Capitol Crooks
It started with the bribery indictment of California Rep. Randall "Duke" Cunningham, but before it's over, a sprawling investigation into a Pentagon contractor called MZM could snare some of Washington's most powerful inside players
Wade had lots of other MZM contractors-many of them retired government officials or "govvies"-sprinkled throughout CIFA. "Wade had his 'in' everywhere," says a senior MZM executive. "He ran it as a clandestine operation against a company you'd want to infiltrate." At an MZM Christmas party, Wade asked his facility security officer to sit at the CIFA table and report back on conversations she overheard, according to MZM sources.

There were other problems. Burtt, Hefferon, and other CIFA officials were unhappy about MZM's sky-high labor rates. A CIFA employee collared Peze at an agency picnic one day. "We don't see you so often," the official told Peze, "given that you are billing 80 hours a month to CIFA." Peze was flabbergasted; he was billing only 40 hours a month, he thought. "I confronted Wade about that," Peze recalled. "He said, 'There has been a change. We just didn't tell you yet.'" Peze was outraged. "It was embarrassing for me personally to hear from CIFA officials that the contract was being billed 80 hours in my name."

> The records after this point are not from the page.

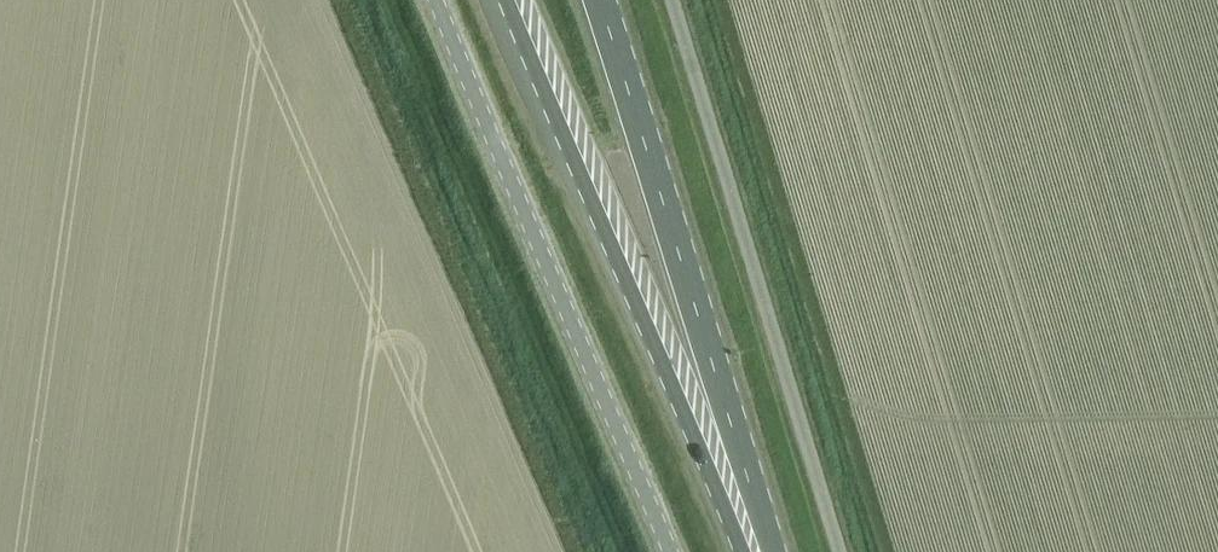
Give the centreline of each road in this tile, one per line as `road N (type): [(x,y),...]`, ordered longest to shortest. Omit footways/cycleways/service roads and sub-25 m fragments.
road 1 (unclassified): [(669,551),(436,0)]
road 2 (primary): [(503,0),(736,551)]
road 3 (primary): [(770,551),(598,0)]
road 4 (unclassified): [(845,551),(676,0)]

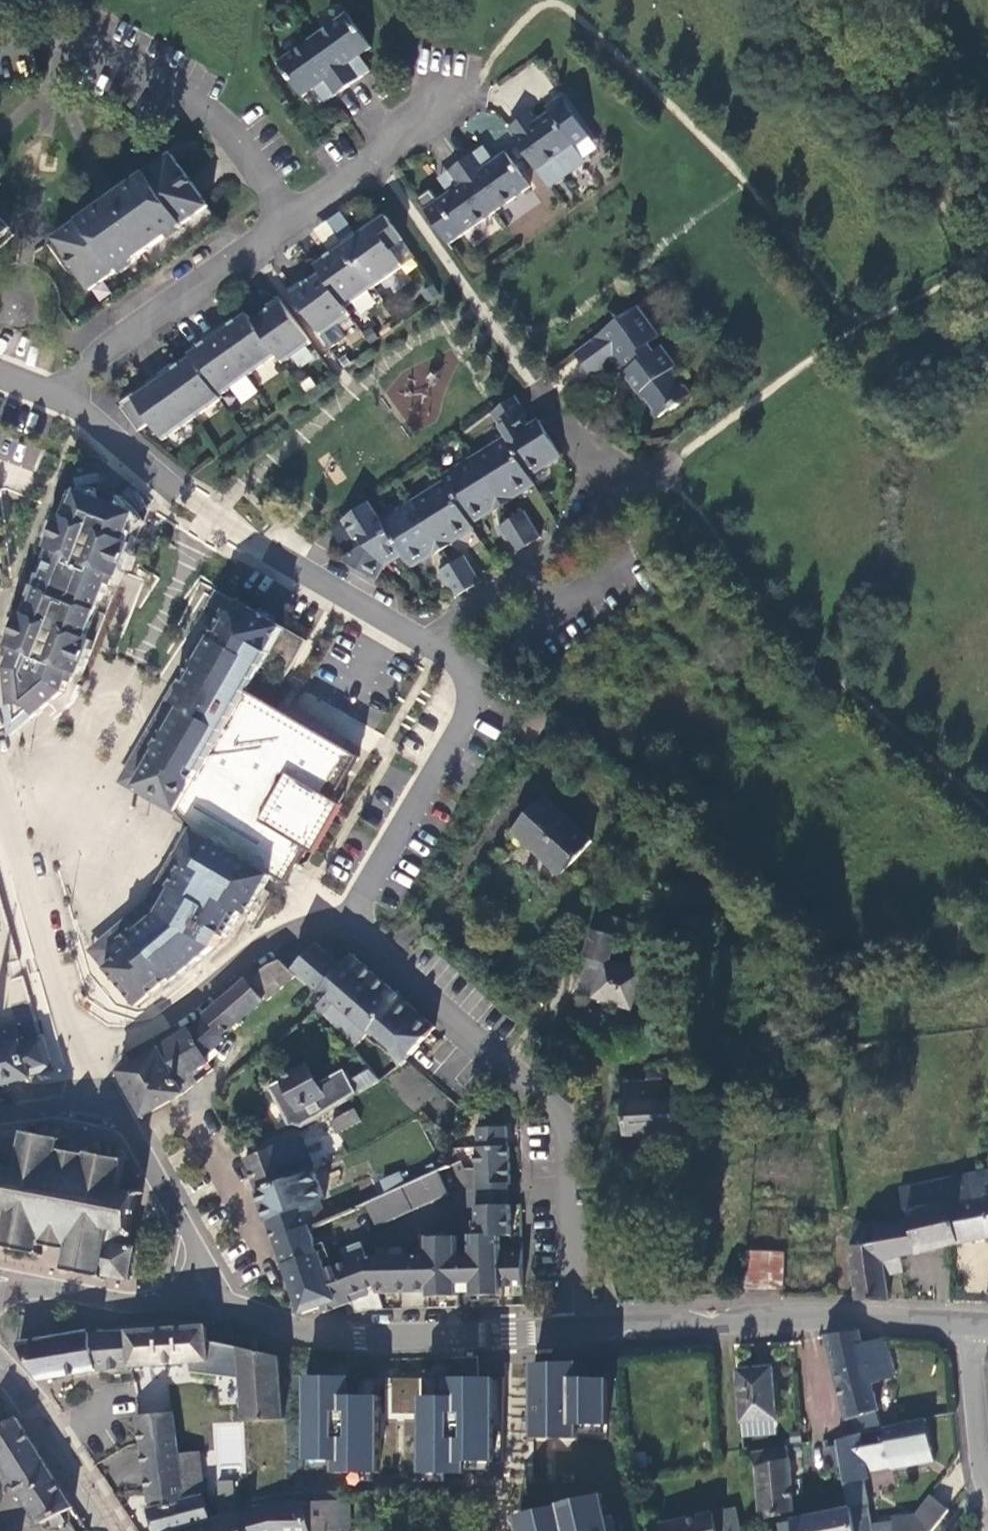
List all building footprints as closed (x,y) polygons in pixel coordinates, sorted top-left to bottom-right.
[(298,48),(333,97),(348,85),(338,71),(344,67),(357,57),(332,24),(298,48)] [(317,109),(333,97),(298,48),(263,74),(287,108),(300,99),(306,94),(317,109)] [(338,71),(348,85),(355,81),(344,67),(338,71)] [(310,113),(317,109),(306,94),(300,99),(310,113)] [(511,123),(495,134),(525,177),(534,191),(570,167),(561,152),(576,143),(552,108),(548,103),(532,115),(535,119),(524,127),(517,131),(511,123)] [(517,131),(524,127),(518,118),(511,123),(517,131)] [(561,152),(570,167),(585,157),(576,143),(561,152)] [(480,148),(474,153),(484,167),(491,162),(480,148)] [(474,153),(458,164),(493,212),(528,187),(503,153),(491,162),(484,167),(474,153)] [(78,294),(200,214),(190,201),(160,161),(41,244),(78,294)] [(493,212),(458,164),(442,176),(453,190),(446,195),(434,204),(426,193),(413,203),(445,247),(493,212)] [(453,190),(442,176),(436,180),(446,195),(453,190)] [(377,256),(391,246),(374,222),(342,243),(338,240),(329,247),(360,293),(388,272),(377,256)] [(316,262),(303,272),(308,280),(332,314),(360,293),(329,247),(314,258),(316,262)] [(289,286),(277,295),(310,341),(338,322),(332,314),(308,280),(293,290),(289,286)] [(257,316),(240,329),(264,363),(269,371),(298,350),(266,304),(254,312),(257,316)] [(643,343),(623,314),(558,362),(579,391),(588,385),(592,372),(596,368),(601,364),(613,380),(611,381),(644,422),(675,400),(656,376),(662,372),(645,353),(638,357),(633,350),(643,343)] [(216,328),(202,337),(235,384),(264,363),(240,329),(235,322),(219,332),(216,328)] [(193,349),(177,361),(179,364),(207,404),(235,384),(202,337),(191,345),(193,349)] [(160,373),(147,381),(179,426),(208,406),(207,404),(179,364),(162,376),(160,373)] [(607,384),(611,381),(613,380),(601,364),(596,368),(607,384)] [(137,394),(109,415),(125,439),(138,430),(149,447),(179,426),(147,381),(135,389),(137,394)] [(512,419),(502,404),(478,420),(494,447),(515,480),(548,462),(525,425),(514,432),(507,423),(512,419)] [(36,463),(39,443),(0,439),(0,459),(36,463)] [(500,503),(520,490),(515,480),(494,447),(483,453),(480,450),(460,462),(486,505),(497,498),(500,503)] [(444,478),(431,487),(433,491),(457,528),(477,515),(475,511),(486,505),(460,462),(441,473),(444,478)] [(66,489),(48,537),(14,619),(15,620),(8,636),(7,636),(2,649),(2,655),(10,658),(5,675),(10,709),(32,719),(64,693),(70,681),(78,685),(91,651),(144,519),(141,512),(135,505),(129,502),(118,505),(98,496),(97,487),(86,486),(80,486),(66,489)] [(439,547),(460,534),(457,528),(433,491),(422,497),(421,494),(400,507),(425,549),(437,542),(439,547)] [(382,523),(371,530),(388,559),(396,572),(417,559),(415,555),(425,549),(400,507),(381,519),(382,523)] [(334,560),(331,567),(363,586),(372,569),(388,559),(371,530),(357,508),(331,527),(342,544),(347,543),(351,550),(334,560)] [(512,517),(499,526),(514,550),(527,542),(512,517)] [(501,557),(514,550),(499,526),(486,533),(501,557)] [(453,561),(438,570),(454,594),(468,586),(453,561)] [(441,602),(454,594),(438,570),(427,577),(441,602)] [(206,604),(224,613),(226,610),(232,599),(214,589),(206,604)] [(143,770),(185,795),(246,690),(260,666),(283,678),(306,638),(275,619),(258,610),(249,605),(235,614),(226,610),(224,613),(196,660),(193,659),(178,685),(195,694),(180,720),(174,717),(166,731),(163,730),(155,744),(157,745),(143,770)] [(121,775),(178,808),(178,807),(185,795),(143,770),(157,745),(155,744),(163,730),(166,731),(174,717),(180,720),(195,694),(178,685),(175,684),(121,775)] [(358,756),(279,710),(246,690),(185,795),(217,814),(206,836),(272,875),(285,883),(300,857),(358,756)] [(374,751),(336,728),(334,730),(284,700),(279,710),(358,756),(300,857),(312,862),(374,751)] [(10,709),(13,735),(32,719),(10,709)] [(563,876),(591,834),(533,794),(504,837),(563,876)] [(194,827),(194,829),(206,836),(217,814),(185,795),(178,807),(178,808),(194,827)] [(104,967),(136,1005),(148,995),(118,958),(128,947),(122,940),(133,929),(136,931),(159,911),(172,888),(170,886),(186,859),(192,863),(206,836),(194,829),(178,855),(173,853),(144,901),(88,949),(104,967)] [(118,958),(148,995),(171,977),(174,980),(214,946),(222,933),(227,936),(242,911),(248,914),(272,875),(206,836),(192,863),(186,859),(170,886),(172,888),(159,911),(136,931),(133,929),(122,940),(128,947),(118,958)] [(639,963),(611,958),(615,934),(586,929),(574,999),(631,1009),(639,963)] [(435,1028),(354,955),(344,967),(320,945),(297,971),(310,981),(311,981),(322,991),(314,999),(323,1007),(357,1047),(370,1032),(375,1037),(376,1035),(392,1049),(397,1043),(411,1056),(435,1028)] [(283,961),(284,960),(280,957),(266,965),(285,986),(297,976),(283,961)] [(265,1002),(285,986),(266,965),(255,973),(208,1014),(210,1017),(194,1030),(193,1028),(161,1047),(162,1050),(119,1073),(144,1117),(183,1096),(177,1083),(207,1064),(205,1059),(225,1041),(223,1036),(264,1000),(265,1002)] [(35,1079),(33,1072),(32,1071),(53,1065),(46,1039),(25,1045),(19,1024),(0,1031),(0,1086),(35,1079)] [(271,1084),(292,1122),(297,1124),(301,1124),(350,1096),(382,1076),(373,1065),(353,1076),(347,1067),(319,1082),(309,1064),(271,1084)] [(617,1134),(670,1135),(670,1079),(617,1078),(617,1134)] [(331,1118),(338,1129),(362,1116),(355,1105),(331,1118)] [(59,1150),(61,1142),(65,1139),(63,1135),(60,1138),(32,1131),(30,1126),(25,1129),(27,1133),(26,1139),(22,1138),(22,1143),(26,1143),(21,1165),(0,1160),(0,1210),(10,1213),(6,1233),(2,1233),(1,1236),(5,1237),(4,1244),(0,1247),(0,1248),(1,1250),(6,1248),(35,1255),(37,1258),(41,1256),(39,1251),(40,1245),(70,1252),(66,1268),(62,1271),(65,1274),(68,1273),(97,1279),(99,1283),(103,1280),(101,1276),(128,1282),(134,1251),(129,1250),(132,1238),(133,1236),(131,1231),(136,1199),(140,1195),(137,1191),(134,1194),(118,1191),(124,1163),(129,1160),(127,1157),(121,1160),(93,1154),(91,1149),(87,1150),(88,1156),(59,1150)] [(333,1301),(335,1307),(343,1303),(368,1298),(365,1289),(374,1286),(376,1288),(415,1287),(416,1292),(428,1292),(429,1297),(457,1297),(457,1285),(472,1285),(473,1295),(501,1294),(501,1286),(525,1286),(524,1251),(500,1251),(500,1236),(510,1236),(508,1147),(506,1146),(505,1128),(478,1128),(478,1146),(476,1146),(478,1236),(470,1237),(471,1266),(457,1267),(456,1238),(426,1238),(426,1255),(369,1257),(350,1265),(359,1292),(333,1301)] [(246,1159),(258,1195),(312,1171),(316,1169),(308,1148),(303,1137),(296,1135),(246,1159)] [(431,1164),(434,1171),(439,1168),(437,1161),(431,1164)] [(379,1220),(450,1188),(449,1187),(448,1182),(442,1167),(439,1168),(434,1171),(413,1180),(392,1189),(385,1192),(384,1190),(368,1197),(379,1220)] [(385,1177),(392,1189),(413,1180),(408,1168),(385,1177)] [(326,1190),(316,1169),(312,1171),(321,1193),(326,1190)] [(910,1215),(877,1221),(887,1273),(890,1272),(903,1270),(901,1252),(954,1241),(959,1242),(953,1201),(930,1204),(927,1183),(922,1170),(898,1174),(904,1207),(908,1207),(910,1215)] [(258,1195),(268,1223),(305,1206),(303,1200),(319,1193),(321,1193),(312,1171),(258,1195)] [(969,1173),(927,1183),(930,1204),(953,1201),(959,1242),(987,1237),(987,1172),(969,1173)] [(330,1216),(319,1193),(303,1200),(305,1206),(312,1224),(330,1216)] [(276,1241),(285,1270),(294,1298),(299,1313),(320,1305),(333,1301),(359,1292),(350,1265),(369,1257),(364,1257),(359,1245),(340,1251),(343,1263),(326,1268),(312,1224),(305,1206),(268,1223),(273,1240),(276,1241)] [(852,1248),(858,1301),(891,1303),(890,1272),(887,1273),(877,1221),(855,1219),(852,1248)] [(323,1311),(335,1307),(333,1301),(320,1305),(323,1311)] [(236,1368),(241,1422),(281,1419),(281,1416),(280,1387),(279,1360),(208,1344),(207,1329),(126,1333),(129,1368),(206,1363),(236,1368)] [(874,1384),(897,1379),(886,1337),(861,1342),(859,1332),(826,1334),(847,1418),(879,1412),(874,1384)] [(69,1374),(94,1371),(88,1335),(88,1333),(21,1343),(18,1346),(38,1379),(69,1374)] [(126,1333),(88,1335),(94,1371),(129,1368),(126,1333)] [(580,1362),(535,1363),(535,1438),(579,1438),(579,1424),(609,1424),(609,1410),(620,1410),(616,1362),(580,1364),(580,1362)] [(129,1368),(94,1371),(96,1381),(108,1387),(132,1386),(129,1368)] [(739,1371),(743,1421),(777,1419),(773,1369),(739,1371)] [(345,1377),(300,1377),(300,1458),(326,1459),(327,1473),(376,1473),(377,1396),(345,1396),(345,1377)] [(489,1377),(438,1377),(437,1394),(416,1395),(413,1473),(461,1473),(461,1461),(487,1461),(489,1377)] [(885,1418),(904,1412),(904,1407),(879,1412),(885,1418)] [(171,1412),(137,1415),(141,1442),(176,1439),(171,1412)] [(71,1507),(16,1420),(0,1430),(0,1458),(42,1524),(50,1520),(56,1527),(65,1522),(60,1514),(71,1507)] [(934,1452),(924,1421),(887,1430),(890,1444),(881,1446),(885,1470),(895,1467),(894,1462),(934,1452)] [(864,1450),(862,1435),(837,1440),(843,1486),(865,1481),(870,1480),(869,1473),(885,1470),(881,1446),(864,1450)] [(141,1445),(146,1477),(181,1471),(178,1453),(176,1439),(141,1442),(141,1445)] [(751,1456),(756,1467),(761,1521),(794,1511),(788,1448),(751,1456)] [(197,1450),(178,1453),(181,1471),(184,1497),(204,1491),(197,1450)] [(936,1461),(934,1452),(894,1462),(895,1467),(895,1470),(936,1461)] [(146,1477),(150,1504),(184,1497),(181,1471),(146,1477)] [(848,1500),(868,1496),(865,1481),(843,1486),(848,1500)] [(894,1515),(896,1522),(897,1530),(925,1530),(936,1529),(954,1506),(937,1493),(918,1509),(894,1515)] [(603,1495),(556,1505),(562,1530),(611,1530),(603,1495)] [(855,1511),(870,1506),(868,1496),(848,1500),(852,1509),(855,1508),(855,1511)] [(156,1530),(176,1530),(207,1522),(204,1506),(201,1497),(151,1511),(156,1530)] [(320,1501),(265,1504),(234,1514),(243,1530),(327,1530),(320,1501)] [(320,1501),(327,1530),(339,1530),(334,1502),(320,1501)] [(334,1502),(339,1530),(346,1530),(342,1501),(334,1502)] [(213,1521),(216,1530),(243,1530),(234,1514),(231,1503),(216,1507),(220,1519),(213,1521)] [(856,1516),(872,1513),(870,1506),(855,1511),(856,1516)] [(662,1530),(742,1530),(737,1508),(660,1524),(662,1530)] [(859,1530),(858,1527),(856,1516),(855,1511),(855,1508),(852,1509),(795,1520),(797,1530),(859,1530)] [(858,1527),(874,1522),(872,1513),(856,1516),(858,1527)] [(557,1514),(541,1518),(544,1530),(561,1530),(557,1514)] [(213,1521),(207,1522),(176,1530),(216,1530),(213,1521)] [(875,1526),(875,1530),(897,1530),(896,1522),(875,1526)]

"Chinese wall." Some government officials and MZM contractors blamed King, the former three-star general and MZM's CIFA program manager, for the company's bad image and resented what they perceived as his heavy-handedness. King, meanwhile, was starting to question Wade's business practices and "building a Chinese wall" between him and his boss, two former MZM officials say. Wade abruptly removed King as the program manager. King retreated briefly to MZM headquarters, then landed a position as an MZM consultant to Gen. Michael Hayden, then the head of the National Security Agency, now the director of the CIA. A former senior MZM executive says King was honest and ethical, and he believes that King was relieved to break away from Wade and the mounting problems at CIFA.
Despite the problems, it was still business as usual for Wade and Cunningham. Among other favors, Wade sold Cunningham a 1999 Suburban for $8,000 below market value. When his chief of staff confronted him, federal prosecutors say, Cunningham "furiously slapped his hand on his desk, twice, and yelled at his staffer to 'stay the f--- out of my personal business.'" In late fall of 2003, Wade bought Cunningham's Southern California home for $1.5 million so that the congressman could purchase a bigger mansion.
Wade's investment paid off handsomely. In mid-December, according to federal prosecutors, Wade told Pentagon officials that he had $16.1 million in "mandate money" for "data storage" that he wanted to spend on a second-floor conference center for CIFA. "Wade made it perfectly clear to the DOD officials that the money was his to spend, not theirs-and not on projects that they [DOD] determined were in the DOD's best interests," said prosecutors in Cunningham's pre-sentencing documents. On Feb. 20, 2004, Wade prepared a letter on Cunningham's congressional letterhead, which the congressman signed, thanking Pentagon officials for supporting the "collaboration center" program. Cunningham gave Wade "numerous blank sheets" of his congressional stationery, prosecutors said, "in order to enable Wade to draft letters on his behalf." In March, a Pentagon official refused to release the first $12 million of the earmarks or give "blanket approval" to Wade's schemes "with very little accountability or oversight that I can see." But using Cunningham's clout, Wade "successfully pressured" the official's supervisors to release the money, prosecutors said.